Below are the records; reproduce all of them exactly but without any images.
• • • • • • •
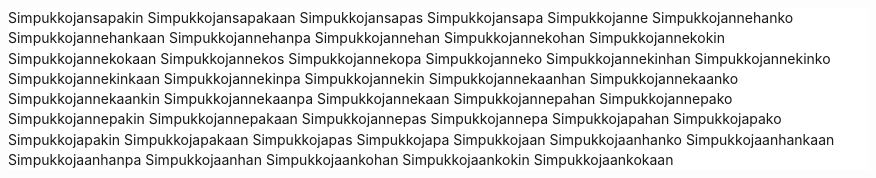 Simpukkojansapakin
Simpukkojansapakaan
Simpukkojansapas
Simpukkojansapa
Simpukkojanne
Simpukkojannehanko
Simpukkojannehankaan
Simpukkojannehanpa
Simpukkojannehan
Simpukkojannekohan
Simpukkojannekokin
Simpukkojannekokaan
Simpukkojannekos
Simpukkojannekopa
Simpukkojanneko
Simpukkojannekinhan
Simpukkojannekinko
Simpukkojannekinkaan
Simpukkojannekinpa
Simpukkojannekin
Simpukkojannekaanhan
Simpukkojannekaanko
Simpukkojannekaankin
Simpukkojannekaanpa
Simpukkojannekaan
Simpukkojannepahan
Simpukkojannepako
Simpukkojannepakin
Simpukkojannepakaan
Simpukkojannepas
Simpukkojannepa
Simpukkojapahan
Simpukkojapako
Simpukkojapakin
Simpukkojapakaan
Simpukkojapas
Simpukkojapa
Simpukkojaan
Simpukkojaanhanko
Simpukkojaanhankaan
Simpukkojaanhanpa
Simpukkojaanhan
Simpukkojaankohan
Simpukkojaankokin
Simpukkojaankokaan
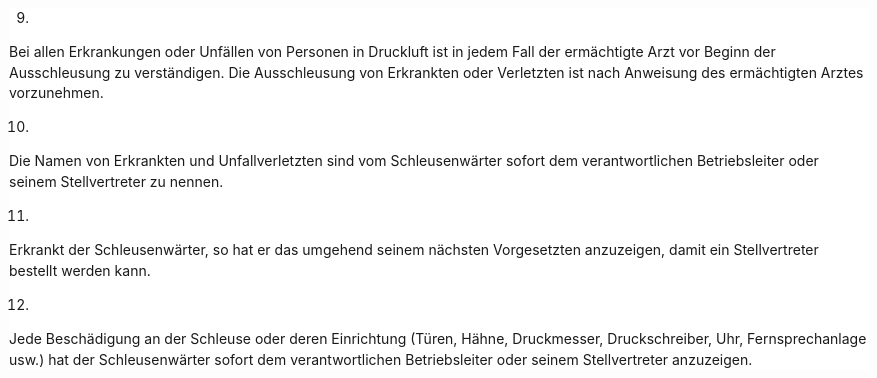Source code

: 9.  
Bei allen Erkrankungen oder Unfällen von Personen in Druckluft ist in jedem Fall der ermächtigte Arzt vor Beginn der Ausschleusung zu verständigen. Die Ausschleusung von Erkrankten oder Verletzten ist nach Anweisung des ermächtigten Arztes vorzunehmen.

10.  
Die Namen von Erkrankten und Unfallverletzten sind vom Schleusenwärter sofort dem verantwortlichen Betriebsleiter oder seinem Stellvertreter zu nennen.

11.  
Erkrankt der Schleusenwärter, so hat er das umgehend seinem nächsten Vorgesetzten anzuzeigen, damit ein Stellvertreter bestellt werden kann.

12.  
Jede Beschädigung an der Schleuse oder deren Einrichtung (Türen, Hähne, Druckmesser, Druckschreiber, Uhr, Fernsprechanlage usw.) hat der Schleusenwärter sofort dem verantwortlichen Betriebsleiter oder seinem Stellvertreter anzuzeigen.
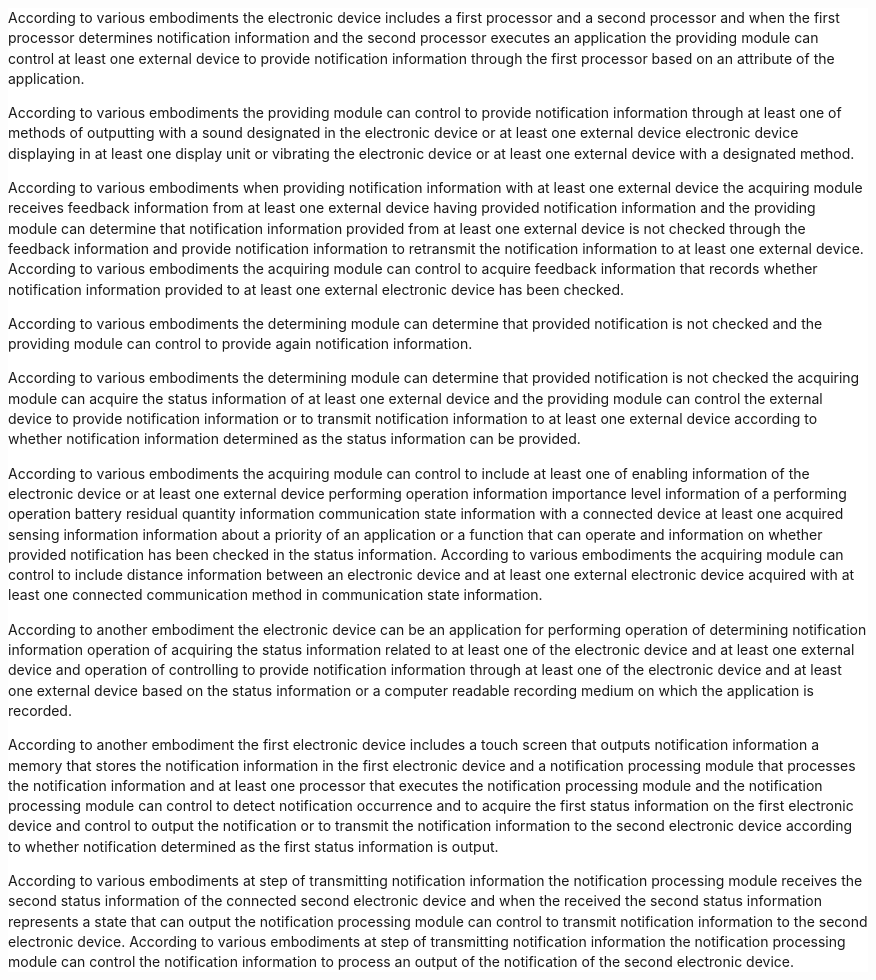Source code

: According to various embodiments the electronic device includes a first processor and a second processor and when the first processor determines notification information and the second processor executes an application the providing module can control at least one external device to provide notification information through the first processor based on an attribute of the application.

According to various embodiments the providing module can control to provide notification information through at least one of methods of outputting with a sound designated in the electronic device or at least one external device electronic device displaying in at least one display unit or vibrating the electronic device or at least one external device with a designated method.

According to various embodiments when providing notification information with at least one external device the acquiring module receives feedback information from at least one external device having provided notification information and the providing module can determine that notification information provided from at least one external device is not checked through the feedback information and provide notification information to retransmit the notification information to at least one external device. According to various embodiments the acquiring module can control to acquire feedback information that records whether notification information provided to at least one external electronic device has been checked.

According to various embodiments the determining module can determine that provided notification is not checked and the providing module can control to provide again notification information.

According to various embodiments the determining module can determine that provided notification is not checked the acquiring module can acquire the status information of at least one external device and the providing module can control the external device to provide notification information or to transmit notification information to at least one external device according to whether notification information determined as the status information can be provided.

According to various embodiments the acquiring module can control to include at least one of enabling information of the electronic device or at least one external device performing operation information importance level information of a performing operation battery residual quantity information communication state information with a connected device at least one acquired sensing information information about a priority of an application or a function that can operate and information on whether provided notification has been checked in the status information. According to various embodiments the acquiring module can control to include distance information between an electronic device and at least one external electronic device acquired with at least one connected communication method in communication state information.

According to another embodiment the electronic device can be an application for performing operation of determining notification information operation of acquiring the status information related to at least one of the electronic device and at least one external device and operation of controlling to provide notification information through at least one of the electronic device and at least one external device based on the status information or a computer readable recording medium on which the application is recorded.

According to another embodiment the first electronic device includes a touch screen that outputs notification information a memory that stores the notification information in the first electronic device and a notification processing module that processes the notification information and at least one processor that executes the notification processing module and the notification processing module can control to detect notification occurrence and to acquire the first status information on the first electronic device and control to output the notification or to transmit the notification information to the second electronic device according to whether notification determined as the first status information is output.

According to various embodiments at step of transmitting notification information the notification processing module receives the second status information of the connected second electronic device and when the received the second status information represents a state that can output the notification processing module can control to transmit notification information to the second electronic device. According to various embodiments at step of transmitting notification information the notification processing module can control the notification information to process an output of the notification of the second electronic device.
• • • • • • •
WRITTEN REPLY.
 Simpukkojansapakin
Simpukkojansapakaan
Simpukkojansapas
Simpukkojansapa
Simpukkojanne
Simpukkojannehanko
Simpukkojannehankaan
Simpukkojannehanpa
Simpukkojannehan
Simpukkojannekohan
Simpukkojannekokin
Simpukkojannekokaan
Simpukkojannekos
Simpukkojannekopa
Simpukkojanneko
Simpukkojannekinhan
Simpukkojannekinko
Simpukkojannekinkaan
Simpukkojannekinpa
Simpukkojannekin
Simpukkojannekaanhan
Simpukkojannekaanko
Simpukkojannekaankin
Simpukkojannekaanpa
Simpukkojannekaan
Simpukkojannepahan
Simpukkojannepako
Simpukkojannepakin
Simpukkojannepakaan
Simpukkojannepas
Simpukkojannepa
Simpukkojapahan
Simpukkojapako
Simpukkojapakin
Simpukkojapakaan
Simpukkojapas
Simpukkojapa
Simpukkojaan
Simpukkojaanhanko
Simpukkojaanhankaan
Simpukkojaanhanpa
Simpukkojaanhan
Simpukkojaankohan
Simpukkojaankokin
Simpukkojaankokaan
Source code

: 9.  
Bei allen Erkrankungen oder Unfällen von Personen in Druckluft ist in jedem Fall der ermächtigte Arzt vor Beginn der Ausschleusung zu verständigen. Die Ausschleusung von Erkrankten oder Verletzten ist nach Anweisung des ermächtigten Arztes vorzunehmen.

10.  
Die Namen von Erkrankten und Unfallverletzten sind vom Schleusenwärter sofort dem verantwortlichen Betriebsleiter oder seinem Stellvertreter zu nennen.

11.  
Erkrankt der Schleusenwärter, so hat er das umgehend seinem nächsten Vorgesetzten anzuzeigen, damit ein Stellvertreter bestellt werden kann.

12.  
Jede Beschädigung an der Schleuse oder deren Einrichtung (Türen, Hähne, Druckmesser, Druckschreiber, Uhr, Fernsprechanlage usw.) hat der Schleusenwärter sofort dem verantwortlichen Betriebsleiter oder seinem Stellvertreter anzuzeigen.
Source code

: According to various embodiments the electronic device includes a first processor and a second processor and when the first processor determines notification information and the second processor executes an application the providing module can control at least one external device to provide notification information through the first processor based on an attribute of the application.

According to various embodiments the providing module can control to provide notification information through at least one of methods of outputting with a sound designated in the electronic device or at least one external device electronic device displaying in at least one display unit or vibrating the electronic device or at least one external device with a designated method.

According to various embodiments when providing notification information with at least one external device the acquiring module receives feedback information from at least one external device having provided notification information and the providing module can determine that notification information provided from at least one external device is not checked through the feedback information and provide notification information to retransmit the notification information to at least one external device. According to various embodiments the acquiring module can control to acquire feedback information that records whether notification information provided to at least one external electronic device has been checked.

According to various embodiments the determining module can determine that provided notification is not checked and the providing module can control to provide again notification information.

According to various embodiments the determining module can determine that provided notification is not checked the acquiring module can acquire the status information of at least one external device and the providing module can control the external device to provide notification information or to transmit notification information to at least one external device according to whether notification information determined as the status information can be provided.

According to various embodiments the acquiring module can control to include at least one of enabling information of the electronic device or at least one external device performing operation information importance level information of a performing operation battery residual quantity information communication state information with a connected device at least one acquired sensing information information about a priority of an application or a function that can operate and information on whether provided notification has been checked in the status information. According to various embodiments the acquiring module can control to include distance information between an electronic device and at least one external electronic device acquired with at least one connected communication method in communication state information.

According to another embodiment the electronic device can be an application for performing operation of determining notification information operation of acquiring the status information related to at least one of the electronic device and at least one external device and operation of controlling to provide notification information through at least one of the electronic device and at least one external device based on the status information or a computer readable recording medium on which the application is recorded.

According to another embodiment the first electronic device includes a touch screen that outputs notification information a memory that stores the notification information in the first electronic device and a notification processing module that processes the notification information and at least one processor that executes the notification processing module and the notification processing module can control to detect notification occurrence and to acquire the first status information on the first electronic device and control to output the notification or to transmit the notification information to the second electronic device according to whether notification determined as the first status information is output.

According to various embodiments at step of transmitting notification information the notification processing module receives the second status information of the connected second electronic device and when the received the second status information represents a state that can output the notification processing module can control to transmit notification information to the second electronic device. According to various embodiments at step of transmitting notification information the notification processing module can control the notification information to process an output of the notification of the second electronic device.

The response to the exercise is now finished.